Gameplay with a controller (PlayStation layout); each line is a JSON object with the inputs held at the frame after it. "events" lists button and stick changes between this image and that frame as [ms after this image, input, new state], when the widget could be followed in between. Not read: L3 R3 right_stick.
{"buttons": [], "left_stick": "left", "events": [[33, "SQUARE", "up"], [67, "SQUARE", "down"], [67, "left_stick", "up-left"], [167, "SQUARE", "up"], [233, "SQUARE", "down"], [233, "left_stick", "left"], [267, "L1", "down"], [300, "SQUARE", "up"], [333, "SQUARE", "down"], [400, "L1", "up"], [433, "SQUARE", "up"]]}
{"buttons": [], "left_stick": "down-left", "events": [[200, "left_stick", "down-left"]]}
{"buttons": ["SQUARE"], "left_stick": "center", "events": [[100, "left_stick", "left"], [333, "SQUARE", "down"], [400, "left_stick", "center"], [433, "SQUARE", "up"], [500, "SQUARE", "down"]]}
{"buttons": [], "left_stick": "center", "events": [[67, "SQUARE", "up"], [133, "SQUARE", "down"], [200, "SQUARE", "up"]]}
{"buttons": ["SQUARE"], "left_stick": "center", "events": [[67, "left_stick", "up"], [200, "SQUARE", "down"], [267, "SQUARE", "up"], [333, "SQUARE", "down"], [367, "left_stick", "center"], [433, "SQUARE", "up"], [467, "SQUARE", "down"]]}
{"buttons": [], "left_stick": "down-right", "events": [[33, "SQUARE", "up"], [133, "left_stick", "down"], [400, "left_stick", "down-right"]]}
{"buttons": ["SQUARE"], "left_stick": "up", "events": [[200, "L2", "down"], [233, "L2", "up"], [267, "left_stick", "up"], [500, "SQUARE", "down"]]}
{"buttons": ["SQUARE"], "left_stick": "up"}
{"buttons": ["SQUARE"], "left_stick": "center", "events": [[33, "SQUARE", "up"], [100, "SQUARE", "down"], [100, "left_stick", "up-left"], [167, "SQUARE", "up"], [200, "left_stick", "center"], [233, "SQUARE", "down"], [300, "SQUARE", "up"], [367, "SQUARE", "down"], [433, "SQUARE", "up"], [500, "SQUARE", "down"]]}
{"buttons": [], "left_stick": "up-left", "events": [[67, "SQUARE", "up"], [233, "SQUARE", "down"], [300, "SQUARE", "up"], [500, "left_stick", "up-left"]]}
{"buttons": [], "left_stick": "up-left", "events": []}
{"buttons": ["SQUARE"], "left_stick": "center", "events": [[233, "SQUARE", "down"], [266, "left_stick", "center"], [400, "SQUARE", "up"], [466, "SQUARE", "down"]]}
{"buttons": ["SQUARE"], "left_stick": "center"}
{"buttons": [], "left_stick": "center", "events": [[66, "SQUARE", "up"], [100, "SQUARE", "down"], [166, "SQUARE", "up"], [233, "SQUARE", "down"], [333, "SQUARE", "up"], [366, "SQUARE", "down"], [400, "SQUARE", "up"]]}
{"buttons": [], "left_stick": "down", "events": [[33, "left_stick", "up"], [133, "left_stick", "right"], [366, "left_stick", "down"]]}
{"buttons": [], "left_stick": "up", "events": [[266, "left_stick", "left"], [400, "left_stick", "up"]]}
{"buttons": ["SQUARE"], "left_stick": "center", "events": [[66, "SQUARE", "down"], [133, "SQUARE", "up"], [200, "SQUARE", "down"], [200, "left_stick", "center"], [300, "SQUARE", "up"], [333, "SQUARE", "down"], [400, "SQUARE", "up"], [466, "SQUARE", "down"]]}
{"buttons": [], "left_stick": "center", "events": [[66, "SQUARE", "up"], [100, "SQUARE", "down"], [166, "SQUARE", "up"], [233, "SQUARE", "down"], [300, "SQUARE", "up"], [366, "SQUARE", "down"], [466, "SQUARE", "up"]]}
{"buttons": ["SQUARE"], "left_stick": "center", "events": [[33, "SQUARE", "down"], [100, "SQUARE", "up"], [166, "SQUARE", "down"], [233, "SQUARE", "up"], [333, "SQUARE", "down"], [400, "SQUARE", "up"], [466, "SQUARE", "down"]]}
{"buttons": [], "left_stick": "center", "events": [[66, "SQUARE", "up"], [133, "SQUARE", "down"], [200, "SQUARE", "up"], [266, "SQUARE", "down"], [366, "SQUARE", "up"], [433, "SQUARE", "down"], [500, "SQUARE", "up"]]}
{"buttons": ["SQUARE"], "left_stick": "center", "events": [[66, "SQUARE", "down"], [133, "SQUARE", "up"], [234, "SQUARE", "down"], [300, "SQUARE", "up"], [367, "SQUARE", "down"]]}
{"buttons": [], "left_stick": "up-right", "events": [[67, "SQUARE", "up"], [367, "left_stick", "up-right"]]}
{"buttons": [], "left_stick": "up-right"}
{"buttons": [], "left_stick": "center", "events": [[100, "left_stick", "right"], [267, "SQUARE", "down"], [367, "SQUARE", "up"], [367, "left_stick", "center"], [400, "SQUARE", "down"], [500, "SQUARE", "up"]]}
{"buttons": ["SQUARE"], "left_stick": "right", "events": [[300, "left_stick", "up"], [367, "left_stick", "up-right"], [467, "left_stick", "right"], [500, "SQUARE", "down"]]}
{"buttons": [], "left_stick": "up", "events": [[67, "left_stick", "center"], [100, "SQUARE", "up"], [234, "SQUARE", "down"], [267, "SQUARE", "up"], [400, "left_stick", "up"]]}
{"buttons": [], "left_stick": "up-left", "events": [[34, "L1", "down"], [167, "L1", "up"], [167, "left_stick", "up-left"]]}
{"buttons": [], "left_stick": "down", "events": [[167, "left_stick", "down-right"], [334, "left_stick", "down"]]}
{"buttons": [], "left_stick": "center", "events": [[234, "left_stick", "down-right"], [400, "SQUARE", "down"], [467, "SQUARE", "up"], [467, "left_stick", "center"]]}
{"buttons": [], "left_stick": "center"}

━━━━━━━━

**WORK ITEM:** Could you retype every record above exactly as it appears?

**ANSWER BELOW:**
Gameplay with a controller (PlayStation layout); each line is a JSON object with the inputs held at the frame after it. "events" lists button and stick changes between this image and that frame as [ms after this image, input, new state], when the widget could be followed in between. Not read: L3 R3 right_stick.
{"buttons": [], "left_stick": "left", "events": [[33, "SQUARE", "up"], [67, "SQUARE", "down"], [67, "left_stick", "up-left"], [167, "SQUARE", "up"], [233, "SQUARE", "down"], [233, "left_stick", "left"], [267, "L1", "down"], [300, "SQUARE", "up"], [333, "SQUARE", "down"], [400, "L1", "up"], [433, "SQUARE", "up"]]}
{"buttons": [], "left_stick": "down-left", "events": [[200, "left_stick", "down-left"]]}
{"buttons": ["SQUARE"], "left_stick": "center", "events": [[100, "left_stick", "left"], [333, "SQUARE", "down"], [400, "left_stick", "center"], [433, "SQUARE", "up"], [500, "SQUARE", "down"]]}
{"buttons": [], "left_stick": "center", "events": [[67, "SQUARE", "up"], [133, "SQUARE", "down"], [200, "SQUARE", "up"]]}
{"buttons": ["SQUARE"], "left_stick": "center", "events": [[67, "left_stick", "up"], [200, "SQUARE", "down"], [267, "SQUARE", "up"], [333, "SQUARE", "down"], [367, "left_stick", "center"], [433, "SQUARE", "up"], [467, "SQUARE", "down"]]}
{"buttons": [], "left_stick": "down-right", "events": [[33, "SQUARE", "up"], [133, "left_stick", "down"], [400, "left_stick", "down-right"]]}
{"buttons": ["SQUARE"], "left_stick": "up", "events": [[200, "L2", "down"], [233, "L2", "up"], [267, "left_stick", "up"], [500, "SQUARE", "down"]]}
{"buttons": ["SQUARE"], "left_stick": "up"}
{"buttons": ["SQUARE"], "left_stick": "center", "events": [[33, "SQUARE", "up"], [100, "SQUARE", "down"], [100, "left_stick", "up-left"], [167, "SQUARE", "up"], [200, "left_stick", "center"], [233, "SQUARE", "down"], [300, "SQUARE", "up"], [367, "SQUARE", "down"], [433, "SQUARE", "up"], [500, "SQUARE", "down"]]}
{"buttons": [], "left_stick": "up-left", "events": [[67, "SQUARE", "up"], [233, "SQUARE", "down"], [300, "SQUARE", "up"], [500, "left_stick", "up-left"]]}
{"buttons": [], "left_stick": "up-left", "events": []}
{"buttons": ["SQUARE"], "left_stick": "center", "events": [[233, "SQUARE", "down"], [266, "left_stick", "center"], [400, "SQUARE", "up"], [466, "SQUARE", "down"]]}
{"buttons": ["SQUARE"], "left_stick": "center"}
{"buttons": [], "left_stick": "center", "events": [[66, "SQUARE", "up"], [100, "SQUARE", "down"], [166, "SQUARE", "up"], [233, "SQUARE", "down"], [333, "SQUARE", "up"], [366, "SQUARE", "down"], [400, "SQUARE", "up"]]}
{"buttons": [], "left_stick": "down", "events": [[33, "left_stick", "up"], [133, "left_stick", "right"], [366, "left_stick", "down"]]}
{"buttons": [], "left_stick": "up", "events": [[266, "left_stick", "left"], [400, "left_stick", "up"]]}
{"buttons": ["SQUARE"], "left_stick": "center", "events": [[66, "SQUARE", "down"], [133, "SQUARE", "up"], [200, "SQUARE", "down"], [200, "left_stick", "center"], [300, "SQUARE", "up"], [333, "SQUARE", "down"], [400, "SQUARE", "up"], [466, "SQUARE", "down"]]}
{"buttons": [], "left_stick": "center", "events": [[66, "SQUARE", "up"], [100, "SQUARE", "down"], [166, "SQUARE", "up"], [233, "SQUARE", "down"], [300, "SQUARE", "up"], [366, "SQUARE", "down"], [466, "SQUARE", "up"]]}
{"buttons": ["SQUARE"], "left_stick": "center", "events": [[33, "SQUARE", "down"], [100, "SQUARE", "up"], [166, "SQUARE", "down"], [233, "SQUARE", "up"], [333, "SQUARE", "down"], [400, "SQUARE", "up"], [466, "SQUARE", "down"]]}
{"buttons": [], "left_stick": "center", "events": [[66, "SQUARE", "up"], [133, "SQUARE", "down"], [200, "SQUARE", "up"], [266, "SQUARE", "down"], [366, "SQUARE", "up"], [433, "SQUARE", "down"], [500, "SQUARE", "up"]]}
{"buttons": ["SQUARE"], "left_stick": "center", "events": [[66, "SQUARE", "down"], [133, "SQUARE", "up"], [234, "SQUARE", "down"], [300, "SQUARE", "up"], [367, "SQUARE", "down"]]}
{"buttons": [], "left_stick": "up-right", "events": [[67, "SQUARE", "up"], [367, "left_stick", "up-right"]]}
{"buttons": [], "left_stick": "up-right"}
{"buttons": [], "left_stick": "center", "events": [[100, "left_stick", "right"], [267, "SQUARE", "down"], [367, "SQUARE", "up"], [367, "left_stick", "center"], [400, "SQUARE", "down"], [500, "SQUARE", "up"]]}
{"buttons": ["SQUARE"], "left_stick": "right", "events": [[300, "left_stick", "up"], [367, "left_stick", "up-right"], [467, "left_stick", "right"], [500, "SQUARE", "down"]]}
{"buttons": [], "left_stick": "up", "events": [[67, "left_stick", "center"], [100, "SQUARE", "up"], [234, "SQUARE", "down"], [267, "SQUARE", "up"], [400, "left_stick", "up"]]}
{"buttons": [], "left_stick": "up-left", "events": [[34, "L1", "down"], [167, "L1", "up"], [167, "left_stick", "up-left"]]}
{"buttons": [], "left_stick": "down", "events": [[167, "left_stick", "down-right"], [334, "left_stick", "down"]]}
{"buttons": [], "left_stick": "center", "events": [[234, "left_stick", "down-right"], [400, "SQUARE", "down"], [467, "SQUARE", "up"], [467, "left_stick", "center"]]}
{"buttons": [], "left_stick": "center"}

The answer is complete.